**Exercise objective**:
For this exercise, output the entries below exactly from the line that holds "## Instalación" to the line that holds "- Candlefish AI mission", both ends included. No pictures belong in the copy.

Stored records:
# # # # #

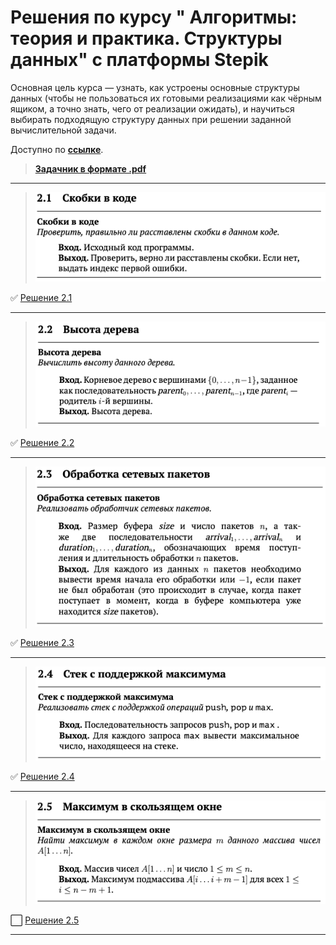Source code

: # Решения по курсу " Aлгopитмы: тeoрия и пpaктикa. Cтpуктypы дaнных" c платформы Stеpik
Основная цель курса — узнать, как устроены основные структуры данных (чтобы не пользоваться их готовыми реализациями как чёрным ящиком, а точно знать, чего от реализации ожидать), и научиться выбирать подходящую структуру данных при решении заданной вычислительной задачи.

Доступно по **[ссылке](https://stepik.org/course/1547/info)**.

>**[Задачник в формате .pdf](Tasks.pdf)**
_______________
>![2.1](img/2.1.png)

✅ [Решение 2.1](2.1_Brackets_in_code/2.1_Brackets_in_code.go)
_____________________
>![2.2](img/2.2.png)

✅ [Решение 2.2](2.2_Height_of_tree/2.2_Height_of_tree.go)
___________________________
>![2.3](img/2.3.png)

✅ [Решение 2.3](2.3_Processing_Network_Packages/2.3_Processing_Network_Packages.go)
_______________________

>![2.4](img/2.4.png)

✅ [Решение 2.4]()
_______________________

>![2.5](img/2.5.png)

⬜ [Решение 2.5]()
__________________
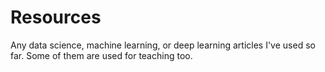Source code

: # Resources

Any data science, machine learning, or deep learning articles I've used so far. Some of them are used for teaching too.
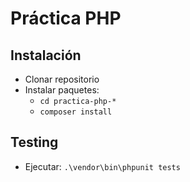 # Práctica PHP

## Instalación

- Clonar repositorio
- Instalar paquetes:
  - `cd practica-php-*`
  - `composer install`

## Testing

- Ejecutar: `.\vendor\bin\phpunit tests`
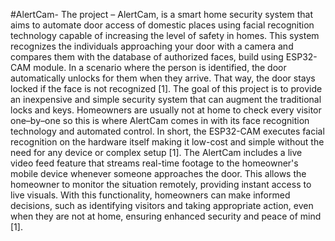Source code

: #AlertCam-
The project – AlertCam, is a smart home security system that aims to automate door access of domestic places using facial recognition technology capable of increasing the level of safety in homes. This system recognizes the individuals approaching your door with a camera and compares them with the database of authorized faces, build using ESP32-CAM module. In a scenario where the person is identified, the door automatically unlocks for them when they arrive. That way, the door stays locked if the face is not recognized [1].
The goal of this project is to provide an inexpensive and simple security system that can augment the traditional locks and keys. Homeowners are usually not at home to check every visitor one–by–one so this is where AlertCam comes in with its face recognition technology and automated control. In short, the ESP32-CAM executes facial recognition on the hardware itself making it low-cost and simple without the need for any device or complex setup [1].
The AlertCam includes a live video feed feature that streams real-time footage to the homeowner's mobile device whenever someone approaches the door. This allows the homeowner to monitor the situation remotely, providing instant access to live visuals. With this functionality, homeowners can make informed decisions, such as identifying visitors and taking appropriate action, even when they are not at home, ensuring enhanced security and peace of mind [1].
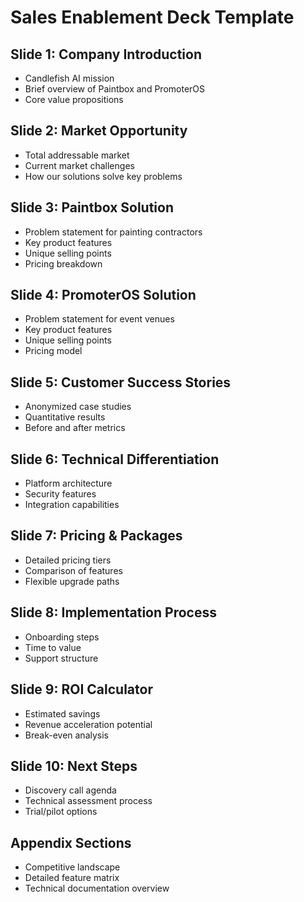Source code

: # Sales Enablement Deck Template

## Slide 1: Company Introduction
- Candlefish AI mission
- Brief overview of Paintbox and PromoterOS
- Core value propositions

## Slide 2: Market Opportunity
- Total addressable market
- Current market challenges
- How our solutions solve key problems

## Slide 3: Paintbox Solution
- Problem statement for painting contractors
- Key product features
- Unique selling points
- Pricing breakdown

## Slide 4: PromoterOS Solution
- Problem statement for event venues
- Key product features
- Unique selling points
- Pricing model

## Slide 5: Customer Success Stories
- Anonymized case studies
- Quantitative results
- Before and after metrics

## Slide 6: Technical Differentiation
- Platform architecture
- Security features
- Integration capabilities

## Slide 7: Pricing & Packages
- Detailed pricing tiers
- Comparison of features
- Flexible upgrade paths

## Slide 8: Implementation Process
- Onboarding steps
- Time to value
- Support structure

## Slide 9: ROI Calculator
- Estimated savings
- Revenue acceleration potential
- Break-even analysis

## Slide 10: Next Steps
- Discovery call agenda
- Technical assessment process
- Trial/pilot options

## Appendix Sections
- Competitive landscape
- Detailed feature matrix
- Technical documentation overview
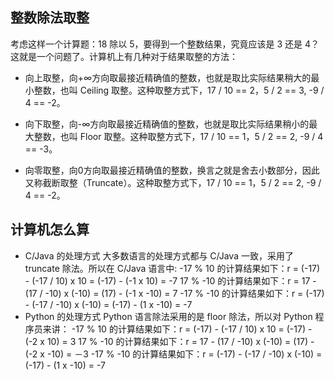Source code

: ## 整数除法取整

考虑这样一个计算题：18 除以 5，要得到一个整数结果，究竟应该是 3 还是 4？这就是一个问题了。计算机上有几种对于结果取整的方法：

- 向上取整，向+∞方向取最接近精确值的整数，也就是取比实际结果稍大的最小整数，也叫 Ceiling 取整。这种取整方式下，17 / 10 == 2，5 / 2 == 3, -9 / 4 == -2。

- 向下取整，向-∞方向取最接近精确值的整数，也就是取比实际结果稍小的最大整数，也叫 Floor 取整。这种取整方式下，17 / 10 == 1，5 / 2 == 2, -9 / 4 == -3。

- 向零取整，向0方向取最接近精确值的整数，换言之就是舍去小数部分，因此又称截断取整（Truncate）。这种取整方式下，17 / 10 == 1，5 / 2 == 2, -9 / 4 == -2。

  

## 计算机怎么算

- C/Java 的处理方式
   大多数语言的处理方式都与 C/Java 一致，采用了 truncate 除法。所以在 C/Java 语言中:
   -17 % 10 的计算结果如下：r = (-17) - (-17 / 10) x 10 = (-17) - (-1 x 10) = -7
   17 % -10 的计算结果如下：r = 17 - (17 / -10) x (-10) = (17) - (-1 x -10) = 7
   -17 % -10 的计算结果如下：r = (-17) - (-17 / -10) x (-10) = (-17) - (1 x -10) = -7
- Python 的处理方式
   Python 语言除法采用的是 floor 除法，所以对 Python 程序员来讲：
   -17 % 10 的计算结果如下：r = (-17) - (-17 / 10) x 10 = (-17) - (-2 x 10) = 3
   17 % -10 的计算结果如下：r = 17 - (17 / -10) x (-10) = (17) - (-2 x -10) = －3
   -17 % -10 的计算结果如下：r = (-17) - (-17 / -10) x (-10) = (-17) - (1 x -10) = -7

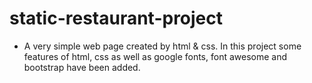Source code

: 
# static-restaurant-project

* A very simple web page created by html & css. In this project some features of html, css as well as google fonts, font awesome and bootstrap have been added.
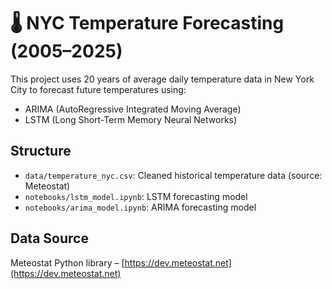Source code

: # 🌡️ NYC Temperature Forecasting (2005–2025)

This project uses 20 years of average daily temperature data in New York City to forecast future temperatures using:
- ARIMA (AutoRegressive Integrated Moving Average)
- LSTM (Long Short-Term Memory Neural Networks)

## Structure
- `data/temperature_nyc.csv`: Cleaned historical temperature data (source: Meteostat)
- `notebooks/lstm_model.ipynb`: LSTM forecasting model
- `notebooks/arima_model.ipynb`: ARIMA forecasting model

## Data Source
Meteostat Python library – [https://dev.meteostat.net](https://dev.meteostat.net)
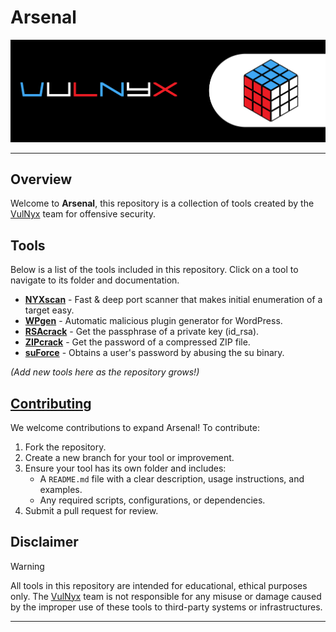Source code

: # Arsenal

![](/assets/banner.png)

---

## Overview

Welcome to **Arsenal**, this repository is a collection of tools created by the [VulNyx](https://vulnyx.com) team for offensive security.

## Tools

Below is a list of the tools included in this repository. Click on a tool to navigate to its folder and documentation.

- **[NYXscan](https://github.com/VulNyx/Arsenal/tree/main/NYXscan)** - Fast & deep port scanner that makes initial enumeration of a target easy.
- **[WPgen](https://github.com/VulNyx/Arsenal/tree/main/WPgen)** - Automatic malicious plugin generator for WordPress.
- **[RSAcrack](https://github.com/VulNyx/Arsenal/tree/main/RSAcrack)** - Get the passphrase of a private key (id_rsa).
- **[ZIPcrack](https://github.com/VulNyx/Arsenal/tree/main/ZIPcrack)** - Get the password of a compressed ZIP file.
- **[suForce](https://github.com/VulNyx/Arsenal/tree/main/suForce)** - Obtains a user's password by abusing the su binary.

_(Add new tools here as the repository grows!)_

## [Contributing](/CONTRIBUTING.md)

We welcome contributions to expand Arsenal! To contribute:
1. Fork the repository.
2. Create a new branch for your tool or improvement.
3. Ensure your tool has its own folder and includes:
   - A `README.md` file with a clear description, usage instructions, and examples.
   - Any required scripts, configurations, or dependencies.
4. Submit a pull request for review.

## Disclaimer

> [!WARNING]
> All tools in this repository are intended for educational, ethical purposes only. The [VulNyx](https://vulnyx.com) team is not responsible for any misuse or damage caused by the improper use of these tools to third-party systems or infrastructures.

---
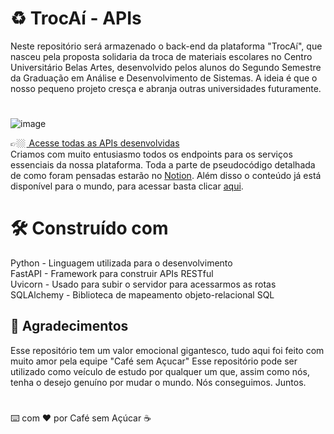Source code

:# ♻️ TrocAí - APIs

Neste repositório será armazenado o back-end da plataforma "TrocAí", que nasceu pela proposta solidaria da troca de materiais escolares no Centro Universitário Belas Artes, desenvolvido pelos alunos do Segundo Semestre da Graduação em Análise e Desenvolvimento de Sistemas.
A ideia é que o nosso pequeno projeto cresça e abranja outras universidades futuramente. 

#

![image](https://media.discordapp.net/attachments/664611597351911444/1115304821763870791/image.png?width=1351&height=662)

👉🏼 <a href = "itegracaoAPIs"> Acesse todas as APIs desenvolvidas </a> <br>
Criamos com muito entusiasmo todos os endpoints para os serviços essenciais da nossa plataforma. Toda a parte de pseudocódigo detalhada de como foram pensadas estarão no [Notion](https://www.notion.so/TrocA-nome-provis-rio-93515d4612b148b798cc581e53f46d2b).
Além disso o conteúdo já está disponível para o mundo, para acessar basta clicar [aqui](https://trocai-api-gd42.onrender.com/).

# 🛠️ Construído com

Python - Linguagem utilizada para o desenvolvimento <br>
FastAPI - Framework para construir APIs RESTful <br>
Uvicorn - Usado para subir o servidor para acessarmos as rotas <br>
SQLAlchemy - Biblioteca de mapeamento objeto-relacional SQL <br>

## 🎁 Agradecimentos
Esse repositório tem um valor emocional gigantesco, tudo aqui foi feito com muito amor pela equipe "Café sem Açucar"
Esse repositório pode ser utilizado como veículo de estudo por qualquer um que, assim como nós, tenha o desejo genuíno por mudar o mundo. Nós conseguimos. Juntos.

#
⌨️ com ❤️ por Café sem Açúcar ☕ 
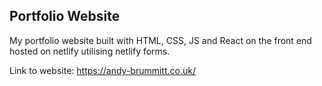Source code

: ## Portfolio Website

My portfolio website built with HTML, CSS, JS and React on the front end hosted on netlify utilising netlify forms. 

Link to website: https://andy-brummitt.co.uk/

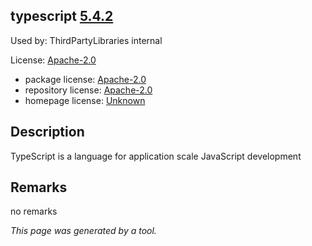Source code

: typescript [5.4.2](https://www.npmjs.com/package/typescript/v/5.4.2)
--------------------

Used by: ThirdPartyLibraries internal

License: [Apache-2.0](../../../../licenses/apache-2.0) 

- package license: [Apache-2.0]() 
- repository license: [Apache-2.0](https://github.com/Microsoft/TypeScript.git) 
- homepage license: [Unknown](https://www.typescriptlang.org/) 

Description
-----------
TypeScript is a language for application scale JavaScript development

Remarks
-----------
no remarks



*This page was generated by a tool.*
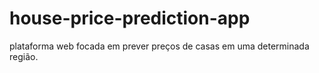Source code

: # house-price-prediction-app
plataforma web focada em prever preços de casas em uma determinada região.
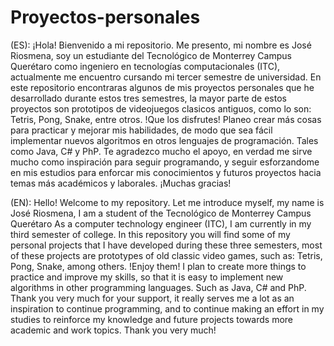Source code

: # Proyectos-personales
(ES): ¡Hola! Bienvenido a mi repositorio. Me presento, mi nombre es José Riosmena, soy un estudiante del Tecnológico de Monterrey Campus Querétaro
como ingeniero en tecnologías computacionales (ITC), actualmente me encuentro cursando mi tercer semestre de universidad. En este repositorio encontraras algunos de mis proyectos personales que he desarrollado durante estos tres semestres, la mayor parte de estos proyectos son prototipos de videojuegos clasicos antiguos, como lo son: Tetris, Pong, Snake, entre otros. !Que los disfrutes!
Planeo crear más cosas para practicar y mejorar mis habilidades, de modo que sea fácil implementar nuevos algoritmos en otros lenguajes de programación. Tales como Java, C# y PhP. 
Te agradezco mucho el apoyo, en verdad me sirve mucho como inspiración para seguir programando, y seguir esforzandome en mis estudios para enforcar mis conocimientos y futuros proyectos hacia temas más académicos y laborales.
¡Muchas gracias!

(EN): Hello! Welcome to my repository. Let me introduce myself, my name is José Riosmena, I am a student of the Tecnológico de Monterrey Campus Querétaro
As a computer technology engineer (ITC), I am currently in my third semester of college. In this repository you will find some of my personal projects that I have developed during these three semesters, most of these projects are prototypes of old classic video games, such as: Tetris, Pong, Snake, among others. !Enjoy them!
I plan to create more things to practice and improve my skills, so that it is easy to implement new algorithms in other programming languages. Such as Java, C# and PhP.
Thank you very much for your support, it really serves me a lot as an inspiration to continue programming, and to continue making an effort in my studies to reinforce my knowledge and future projects towards more academic and work topics.
Thank you very much!
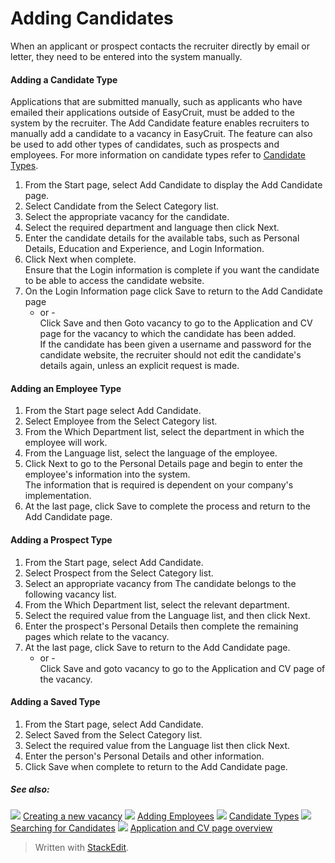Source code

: # Adding Candidates

When an applicant or prospect contacts the recruiter directly by email or letter, they need to be entered into the system manually.

#### Adding a Candidate Type

Applications that are submitted manually, such as applicants who have emailed their applications outside of EasyCruit, must be added to the system by the recruiter. The  Add Candidate  feature enables recruiters to manually add a candidate to a vacancy in EasyCruit. The feature can also be used to add other types of candidates, such as prospects and employees. For more information on candidate types refer to  [Candidate Types](candidate_types.htm).

1.  From the  Start  page, select  Add Candidate  to display the  Add Candidate  page.
2.  Select  Candidate  from the  Select Category  list.
3.  Select the appropriate vacancy for the candidate.
4.  Select the required department and language then click  Next.
5.  Enter the candidate details for the available tabs, such as  Personal Details,  Education and Experience, and  Login Information.
6.  Click  Next  when complete.  
    Ensure that the Login information is complete if you want the candidate to be able to access the candidate website.
7.  On the  Login Information  page click  Save  to return to the  Add Candidate  page  
    - or -  
    Click  Save  and then  Goto vacancy  to go to the  Application and CV  page for the vacancy to which the candidate has been added.  
    If the candidate has been given a username and password for the candidate website, the recruiter should not edit the candidate's details again, unless an explicit request is made.

#### Adding an Employee Type

1.  From the  Start  page select  Add Candidate.
2.  Select  Employee  from the  Select Category  list.
3.  From the  Which Department  list, select the department in which the employee will work.
4.  From the  Language  list, select the language of the employee.
5.  Click  Next  to go to the  Personal Details  page and begin to enter the employee's information into the system.  
    The information that is required is dependent on your company's implementation.
6.  At the last page, click  Save  to complete the process and return to the  Add Candidate  page.

#### Adding a Prospect Type

1.  From the  Start  page, select  Add Candidate.
2.  Select  Prospect  from the  Select Category  list.
3.  Select an appropriate vacancy from  The candidate belongs to the following vacancy  list.
4.  From the  Which Department  list, select the relevant department.
5.  Select the required value from the  Language  list, and then click  Next.
6.  Enter the prospect's  Personal Details  then complete the remaining pages which relate to the vacancy.
7.  At the last page, click  Save  to return to the  Add Candidate  page.  
    - or -  
    Click  Save and goto vacancy  to go to the  Application and CV  page of the vacancy.

#### Adding a Saved Type

1.  From the  Start  page, select  Add Candidate.
2.  Select  Saved  from the  Select Category  list.
3.  Select the required value from the  Language  list then click  Next.
4.  Enter the person's  Personal Details  and other information.
5.  Click  Save  when complete to return to the  Add Candidate  page.

##### See also:

![](../Resources/Images/icon-document-link.png) [Creating a new vacancy](creating_a_new_vacancy.htm)
![](../Resources/Images/icon-document-link.png) [Adding Employees](adding_employees.htm)
![](../Resources/Images/icon-document-link.png) [Candidate Types](candidate_types.htm)
![](../Resources/Images/icon-document-link.png) [Searching for Candidates](searching_for_candidates.htm)
![](../Resources/Images/icon-document-link.png) [Application and CV page overview](application_and_cv_page_overview.htm)



> Written with [StackEdit](https://stackedit.io/).
<!--stackedit_data:
eyJoaXN0b3J5IjpbNTM3NzM0NzNdfQ==
-->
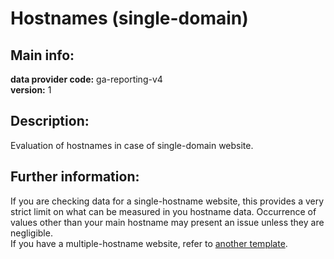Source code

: # Hostnames (single-domain)  
## Main info:  
**data provider code:** ga-reporting-v4  
**version:** 1  
## Description:  
Evaluation of hostnames in case of single-domain website.   
## Further information:  
If you are checking data for a single-hostname website, this provides a very strict limit on what can be measured in you hostname data. Occurrence of values other than your main hostname may present an issue unless they are negligible. </br>If you have a multiple-hostname website, refer to [another template](../waaila-hostnames-multiple).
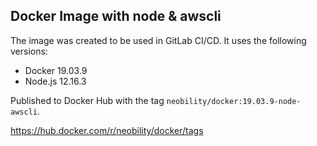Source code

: ## Docker Image with node & awscli

The image was created to be used in GitLab CI/CD. It uses the following versions:

- Docker 19.03.9
- Node.js 12.16.3

Published to Docker Hub with the tag `neobility/docker:19.03.9-node-awscli`.

https://hub.docker.com/r/neobility/docker/tags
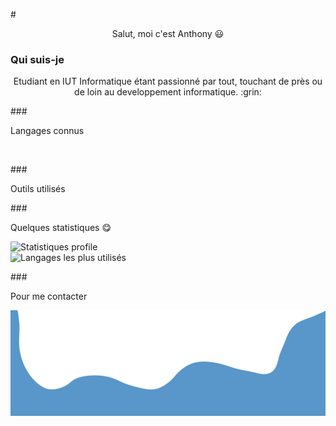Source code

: 

#<p align="center">Salut, moi c'est Anthony :smiley:</p>

<h3>Qui suis-je</h3>
<p align="center">Etudiant en IUT Informatique étant passionné par tout, touchant de près ou de loin au developpement informatique. :grin:</p>

###<p>Langages connus</p>
<p align=center><img src="" width=7% alt=""><img src="" width=7% alt=""><img src="" width=7% alt=""><img src="" width=7% alt=""></p>

###<p>Outils utilisés</p>
<p align="center"></p>

###<p>Quelques statistiques :yum:</p>
<img style="align-items: center" src="https://github-readme-stats.vercel.app/api?username=Anthony-AUDOIN&count_private=true,&show_icons=true,&hide_border=1,&theme=dark" alt="Statistiques profile"> <br>
<img style="align-items: center" src="https://github-readme-stats.vercel.app/api/top-langs/?username=Anthony-AUDOIN&hide_border=1,&theme=dark" alt="Langages les plus utilisés">

###<p>Pour me contacter</p>
<p align="center"></p>

![Alt Text](./images/Template/footer.png)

# # # # #

**The completed task**:
## Instalación

- Clonar repositorio
- Instalar paquetes:
  - `cd practica-php-*`
  - `composer install`

## Testing

- Ejecutar: `.\vendor\bin\phpunit tests`
Source code

: #AlertCam-
The project – AlertCam, is a smart home security system that aims to automate door access of domestic places using facial recognition technology capable of increasing the level of safety in homes. This system recognizes the individuals approaching your door with a camera and compares them with the database of authorized faces, build using ESP32-CAM module. In a scenario where the person is identified, the door automatically unlocks for them when they arrive. That way, the door stays locked if the face is not recognized [1].
The goal of this project is to provide an inexpensive and simple security system that can augment the traditional locks and keys. Homeowners are usually not at home to check every visitor one–by–one so this is where AlertCam comes in with its face recognition technology and automated control. In short, the ESP32-CAM executes facial recognition on the hardware itself making it low-cost and simple without the need for any device or complex setup [1].
The AlertCam includes a live video feed feature that streams real-time footage to the homeowner's mobile device whenever someone approaches the door. This allows the homeowner to monitor the situation remotely, providing instant access to live visuals. With this functionality, homeowners can make informed decisions, such as identifying visitors and taking appropriate action, even when they are not at home, ensuring enhanced security and peace of mind [1].
Source code

: # Sales Enablement Deck Template

## Slide 1: Company Introduction
- Candlefish AI mission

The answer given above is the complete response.